*** Task inputs ***

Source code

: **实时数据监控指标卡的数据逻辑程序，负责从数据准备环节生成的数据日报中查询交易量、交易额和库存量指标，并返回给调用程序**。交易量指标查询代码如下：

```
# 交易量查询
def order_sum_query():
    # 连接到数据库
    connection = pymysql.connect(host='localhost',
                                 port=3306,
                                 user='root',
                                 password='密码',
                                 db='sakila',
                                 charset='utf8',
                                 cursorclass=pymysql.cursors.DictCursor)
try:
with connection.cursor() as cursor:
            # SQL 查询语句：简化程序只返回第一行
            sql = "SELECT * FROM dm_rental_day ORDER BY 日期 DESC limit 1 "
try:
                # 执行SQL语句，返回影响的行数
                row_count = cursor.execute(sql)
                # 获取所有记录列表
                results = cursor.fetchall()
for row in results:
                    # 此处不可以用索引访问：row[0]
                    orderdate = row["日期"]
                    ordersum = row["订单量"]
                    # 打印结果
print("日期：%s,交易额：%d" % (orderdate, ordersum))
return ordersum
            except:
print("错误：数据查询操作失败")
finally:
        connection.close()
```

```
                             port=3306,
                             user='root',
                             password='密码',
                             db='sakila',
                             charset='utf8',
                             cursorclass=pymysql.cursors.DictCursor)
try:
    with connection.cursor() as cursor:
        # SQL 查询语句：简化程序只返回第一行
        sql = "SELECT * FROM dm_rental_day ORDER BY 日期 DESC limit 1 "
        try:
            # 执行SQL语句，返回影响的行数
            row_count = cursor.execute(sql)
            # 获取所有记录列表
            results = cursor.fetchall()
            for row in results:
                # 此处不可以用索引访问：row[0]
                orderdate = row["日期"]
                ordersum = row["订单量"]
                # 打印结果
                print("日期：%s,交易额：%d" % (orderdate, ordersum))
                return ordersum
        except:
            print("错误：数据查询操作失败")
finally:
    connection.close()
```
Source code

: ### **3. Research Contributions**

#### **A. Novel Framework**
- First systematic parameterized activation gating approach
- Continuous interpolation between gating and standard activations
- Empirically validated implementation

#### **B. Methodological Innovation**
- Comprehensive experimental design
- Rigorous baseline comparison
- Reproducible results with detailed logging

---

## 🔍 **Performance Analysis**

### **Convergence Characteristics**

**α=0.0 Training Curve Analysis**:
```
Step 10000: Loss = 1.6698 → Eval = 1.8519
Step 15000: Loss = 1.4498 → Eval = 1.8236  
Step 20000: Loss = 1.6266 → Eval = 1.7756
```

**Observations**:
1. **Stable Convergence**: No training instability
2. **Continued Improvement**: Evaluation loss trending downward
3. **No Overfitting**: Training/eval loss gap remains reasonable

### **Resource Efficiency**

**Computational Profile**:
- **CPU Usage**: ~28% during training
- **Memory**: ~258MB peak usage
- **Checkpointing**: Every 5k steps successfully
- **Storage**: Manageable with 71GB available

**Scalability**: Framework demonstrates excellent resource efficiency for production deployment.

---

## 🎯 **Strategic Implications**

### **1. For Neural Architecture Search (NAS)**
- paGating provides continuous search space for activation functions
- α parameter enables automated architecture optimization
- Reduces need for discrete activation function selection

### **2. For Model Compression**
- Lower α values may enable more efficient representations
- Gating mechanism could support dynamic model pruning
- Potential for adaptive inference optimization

*** End of Task inputs ***

**Directions for this task**. Whenever a line of the data includes the word "pymysql", show that line in full.

**Result for this exercise**.
    connection = pymysql.connect(host='localhost',
                                 cursorclass=pymysql.cursors.DictCursor)
                             cursorclass=pymysql.cursors.DictCursor)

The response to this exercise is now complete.